– ainda me diz qual é a cor desse fogo…

o Cego falou em direcção à mão do miúdo que lhe segurava o corpo pelo braço, os dois num medo de estarem quietos para não serem engolidos pelas enormes línguas de fogo que saíam do chão a perseguir o céu de Luanda

– se eu soubesse explicar a cor do fogo, mais-velho, eu era um poeta desses de falar poemas

com voz hipnotizada o VendedorDeConchas acompanhava as tendências da temperatura e guiava o Cego por entre caminhos mais ou menos seguros onde a água jorrante dos canos rebentados fazia corredor para quem se atrevia a circular por entre a selva de labaredas que o vento açoitava

– te peço, vê você que tens vistas abertas, eu estou sentir na pele, mas quero ainda imaginar na cor desse fogo

o Cego parecia implorar numa voz habituada a dar mais ordens que carícias, o VendedorDeConchas sentiu que era falta de respeito não responder àquela dúvida tão concreta que pedia, numa voz de carinho, uma simples informação cromática,

embora difícil e talvez impossível

o miúdo puxou de dentro de si umas lágrimas quentes que o levassem até à infância porque era aí, nesse reino desprevenido de pensamentos, que uma resposta florida poderia nascer, viva e fiel ao que via

– não me deixe morrer sem saber a cor dessa luz quente

as labaredas gritavam com força e mesmo quem fosse cego de ver devia sentir uma sensação amarela de invocar memórias, peixe grelhado com feijão de óleo de palma, um sol quente de praia ao meio-dia, ou o dia em que o ácido da bateria lhe roubou a animação de ver o mundo

– mais-velho, estou a esperar um voz de criança para lhe dar uma resposta

vista de perto ou de longe, a noite era uma trança em negrume e clausura, a pele de um bicho nocturno pingando lama pelo corpo, havia estrelas em brilho tímido no céu, torpor de certa maresia e as conchas na areia a estalar um calor excessivo, os corpos das pessoas em cremação involuntária e a cidade, sonâmbula, chorava sem que a lua a aconchegasse

o Cego tremeu os lábios num sorriso triste

– não demora, candengue, a nossa vida está quase grelhada

as nuvens longe, o sol ausente, as mães gritando pelos filhos e os filhos cegos não viram a luz fátua dessa cidade a transpirar sob o manto encarniçado, preparando-se para receber na pele uma profunda noite escura – como só o fogo pode ensinar

as línguas e as labaredas do inferno distendido numa caminhada visceral de animal cansado, redondo e resoluto, fugindo ao caçador na vontade renovada de ir mais longe, de queimar mais, de causar mais ardor e, exausto, buscar a queima de corpos em perda de ritmia humana, harmonia respirada, mãos que acariciavam cabelos e crânios alegres numa cidade onde, durante séculos, o amor tinha descoberto, entre brumas de brutalidade

um ou outro coração para habitar

– mais-velho, qual era mesmo a pergunta?

a cidade ensanguentada, desde as suas raízes ao alto dos prédios, era forçada a inclinar-se para a morte e as flechas anunciadoras do seu passamento não eram flechas secas mas dardos flamejantes que o seu corpo, em urros, acolhia em jeito de destino adivinhado

e o velho repetiu a sua fala desesperada

– me diz só a cor desse fogo...




















    Assim me confesso…


…..andei foram muitos anos com este livro na cabeça, desde um início mais longínquo, nos idos anos de 90, no século passado portanto, nessa tarde onde um amigo me foi visitar com a incrível estória de um senhor (no livro, é Odonato) que andava à procura de um filho que ele julgava estar preso, mas que afinal já tinha falecido, e que afinal já estava num cemitério à espera da sua vez de ir para a vala comum…..

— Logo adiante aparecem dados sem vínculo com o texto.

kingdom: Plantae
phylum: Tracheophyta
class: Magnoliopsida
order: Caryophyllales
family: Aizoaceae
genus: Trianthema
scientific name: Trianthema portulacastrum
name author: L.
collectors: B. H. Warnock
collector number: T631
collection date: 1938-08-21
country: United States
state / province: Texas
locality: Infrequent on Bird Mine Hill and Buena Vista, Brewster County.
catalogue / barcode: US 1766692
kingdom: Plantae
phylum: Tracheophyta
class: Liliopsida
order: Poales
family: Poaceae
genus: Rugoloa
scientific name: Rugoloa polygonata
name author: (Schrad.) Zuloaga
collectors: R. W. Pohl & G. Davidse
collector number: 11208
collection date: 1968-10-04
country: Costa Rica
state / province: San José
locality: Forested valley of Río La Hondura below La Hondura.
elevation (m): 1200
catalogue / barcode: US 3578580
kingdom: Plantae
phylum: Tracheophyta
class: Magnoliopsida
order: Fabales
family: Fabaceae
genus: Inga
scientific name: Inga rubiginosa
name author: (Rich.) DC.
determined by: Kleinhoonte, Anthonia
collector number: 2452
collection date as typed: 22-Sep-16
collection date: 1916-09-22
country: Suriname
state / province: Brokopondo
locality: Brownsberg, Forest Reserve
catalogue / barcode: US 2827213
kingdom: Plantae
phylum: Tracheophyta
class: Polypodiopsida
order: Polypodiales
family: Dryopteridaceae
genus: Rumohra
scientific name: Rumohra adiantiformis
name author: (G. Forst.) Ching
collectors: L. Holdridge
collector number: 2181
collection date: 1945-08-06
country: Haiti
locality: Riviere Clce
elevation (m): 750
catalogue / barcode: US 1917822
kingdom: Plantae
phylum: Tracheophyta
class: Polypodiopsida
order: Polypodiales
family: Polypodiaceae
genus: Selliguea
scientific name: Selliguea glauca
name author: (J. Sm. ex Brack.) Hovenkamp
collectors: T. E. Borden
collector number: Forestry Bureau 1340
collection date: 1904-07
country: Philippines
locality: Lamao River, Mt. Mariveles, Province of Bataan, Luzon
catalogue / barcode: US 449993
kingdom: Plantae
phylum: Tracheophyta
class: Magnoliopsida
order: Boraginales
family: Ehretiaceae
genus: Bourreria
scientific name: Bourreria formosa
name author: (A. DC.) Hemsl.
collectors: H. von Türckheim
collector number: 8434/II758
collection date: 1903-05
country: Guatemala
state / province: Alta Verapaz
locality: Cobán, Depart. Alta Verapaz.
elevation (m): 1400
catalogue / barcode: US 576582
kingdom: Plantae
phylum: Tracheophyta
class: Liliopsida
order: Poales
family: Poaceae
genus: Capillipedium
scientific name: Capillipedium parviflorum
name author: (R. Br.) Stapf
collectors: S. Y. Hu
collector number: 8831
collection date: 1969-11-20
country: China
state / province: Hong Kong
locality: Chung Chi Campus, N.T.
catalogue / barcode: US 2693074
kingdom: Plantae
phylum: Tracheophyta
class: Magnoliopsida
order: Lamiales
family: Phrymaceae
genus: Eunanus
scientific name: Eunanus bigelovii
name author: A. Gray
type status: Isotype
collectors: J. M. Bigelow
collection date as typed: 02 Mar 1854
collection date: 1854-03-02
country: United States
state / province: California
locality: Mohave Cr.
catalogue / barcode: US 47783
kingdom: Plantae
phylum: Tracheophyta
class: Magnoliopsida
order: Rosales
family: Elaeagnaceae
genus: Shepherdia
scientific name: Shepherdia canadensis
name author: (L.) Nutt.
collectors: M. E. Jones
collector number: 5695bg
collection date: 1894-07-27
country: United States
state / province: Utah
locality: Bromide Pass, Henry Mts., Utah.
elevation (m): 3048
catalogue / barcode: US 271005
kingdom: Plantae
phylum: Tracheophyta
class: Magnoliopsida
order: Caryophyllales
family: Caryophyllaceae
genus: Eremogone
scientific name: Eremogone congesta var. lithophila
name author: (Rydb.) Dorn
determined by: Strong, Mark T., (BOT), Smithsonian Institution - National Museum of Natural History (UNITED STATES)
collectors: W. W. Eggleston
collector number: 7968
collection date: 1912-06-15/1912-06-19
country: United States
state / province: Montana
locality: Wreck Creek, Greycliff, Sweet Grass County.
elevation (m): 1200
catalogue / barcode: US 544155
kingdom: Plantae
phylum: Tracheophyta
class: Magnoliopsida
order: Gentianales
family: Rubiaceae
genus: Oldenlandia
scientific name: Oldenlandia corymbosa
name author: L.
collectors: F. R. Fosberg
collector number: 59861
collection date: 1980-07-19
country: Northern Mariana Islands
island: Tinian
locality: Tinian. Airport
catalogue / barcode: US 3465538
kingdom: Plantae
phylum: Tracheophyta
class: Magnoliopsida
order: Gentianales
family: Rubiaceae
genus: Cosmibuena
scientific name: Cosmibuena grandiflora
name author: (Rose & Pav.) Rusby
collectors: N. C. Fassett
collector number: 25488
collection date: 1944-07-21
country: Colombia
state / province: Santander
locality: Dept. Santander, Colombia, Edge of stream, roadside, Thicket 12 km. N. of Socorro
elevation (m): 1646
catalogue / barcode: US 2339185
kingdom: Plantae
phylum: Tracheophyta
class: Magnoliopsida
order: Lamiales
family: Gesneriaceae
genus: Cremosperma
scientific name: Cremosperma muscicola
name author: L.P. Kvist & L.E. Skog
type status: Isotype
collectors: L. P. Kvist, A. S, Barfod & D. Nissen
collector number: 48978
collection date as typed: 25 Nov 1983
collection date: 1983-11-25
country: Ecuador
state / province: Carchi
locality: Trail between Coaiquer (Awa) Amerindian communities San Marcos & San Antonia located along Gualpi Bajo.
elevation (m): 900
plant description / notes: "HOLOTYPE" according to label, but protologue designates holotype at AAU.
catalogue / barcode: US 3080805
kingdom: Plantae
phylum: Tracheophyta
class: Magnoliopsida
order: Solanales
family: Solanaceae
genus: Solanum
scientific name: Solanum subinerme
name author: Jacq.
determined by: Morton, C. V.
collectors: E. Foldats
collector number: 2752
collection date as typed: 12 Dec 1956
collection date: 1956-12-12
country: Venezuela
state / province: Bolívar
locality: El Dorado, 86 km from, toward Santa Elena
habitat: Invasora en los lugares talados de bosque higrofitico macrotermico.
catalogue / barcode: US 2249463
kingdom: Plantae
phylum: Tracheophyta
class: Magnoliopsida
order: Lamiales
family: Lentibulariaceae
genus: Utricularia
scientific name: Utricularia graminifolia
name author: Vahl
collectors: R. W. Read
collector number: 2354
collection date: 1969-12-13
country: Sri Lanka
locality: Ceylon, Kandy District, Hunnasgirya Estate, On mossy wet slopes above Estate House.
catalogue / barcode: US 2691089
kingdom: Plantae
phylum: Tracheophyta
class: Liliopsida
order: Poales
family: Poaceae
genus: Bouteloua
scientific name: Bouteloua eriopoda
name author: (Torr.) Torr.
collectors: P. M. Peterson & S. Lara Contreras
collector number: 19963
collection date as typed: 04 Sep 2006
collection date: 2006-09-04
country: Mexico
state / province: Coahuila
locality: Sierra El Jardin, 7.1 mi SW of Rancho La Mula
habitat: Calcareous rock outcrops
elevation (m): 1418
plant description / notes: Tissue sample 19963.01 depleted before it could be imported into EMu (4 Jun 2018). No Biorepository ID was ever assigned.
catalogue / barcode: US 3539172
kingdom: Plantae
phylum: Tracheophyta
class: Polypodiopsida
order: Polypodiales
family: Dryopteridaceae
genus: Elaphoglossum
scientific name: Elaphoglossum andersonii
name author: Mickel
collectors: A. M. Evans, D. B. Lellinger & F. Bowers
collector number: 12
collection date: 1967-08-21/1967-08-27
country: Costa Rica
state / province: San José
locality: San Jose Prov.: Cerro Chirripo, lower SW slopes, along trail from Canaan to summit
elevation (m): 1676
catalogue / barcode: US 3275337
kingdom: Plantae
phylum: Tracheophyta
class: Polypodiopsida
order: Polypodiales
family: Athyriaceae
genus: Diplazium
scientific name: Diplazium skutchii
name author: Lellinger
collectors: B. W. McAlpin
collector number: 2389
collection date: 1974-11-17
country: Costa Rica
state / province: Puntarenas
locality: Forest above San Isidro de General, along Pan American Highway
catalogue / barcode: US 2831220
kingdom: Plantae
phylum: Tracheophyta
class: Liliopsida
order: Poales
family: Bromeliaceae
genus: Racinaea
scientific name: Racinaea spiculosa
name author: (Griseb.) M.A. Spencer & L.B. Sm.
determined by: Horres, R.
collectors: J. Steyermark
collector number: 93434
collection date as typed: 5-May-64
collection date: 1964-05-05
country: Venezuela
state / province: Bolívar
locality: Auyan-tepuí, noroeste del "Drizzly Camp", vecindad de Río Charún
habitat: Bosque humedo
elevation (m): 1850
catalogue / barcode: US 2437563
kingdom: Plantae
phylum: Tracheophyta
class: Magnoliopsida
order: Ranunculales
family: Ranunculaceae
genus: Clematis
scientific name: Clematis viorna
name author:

..…este homem, este pai, em busca afectiva pelo corpo do seu filho, vai ao cemitério e, a horas tardias, lutando com o coveiro, resgata o corpo em direcção a casa… onde passa a noite anterior às cerimónias fúnebres… no meu conto, por volta de 1991, este homem deixa de comer e ultrapassa o limite da fome e da dor, mas vendo que o seu corpo se vai tornando mais leve e, aos poucos, transparente… nesse conto, nessa Luanda, sucedia o desaparecimento sucessivo de vários bairros e o homem entende que isto está directamente relacionado com a sua vida, a sua família, e a sua tranparência… e ao deixar-se "ir", salva a cidade…..

…..no ano de 2001, recuperei esse conto, reli-o, e reinventei essa família adaptando-a à Luanda dos anos 2000, do pós guerra, da nova paz, das construções desenfreadas, dos rumores financeiros do petróleo e todas as mil estórias que os luandenses vivem, inventam, acompanham, refazem, divulgam e aumentam….. e com cada caluanda vem um labirinto de estórias próprias e as outras que se descobrem intrincadas entre as pontes das pessoas, projectando o que eu quis para o passado dessas pessoas, um futuro inventado no livro, e as coisas que só os livros e os personagens trazem à medida que me acompanham e se deixam escrever…..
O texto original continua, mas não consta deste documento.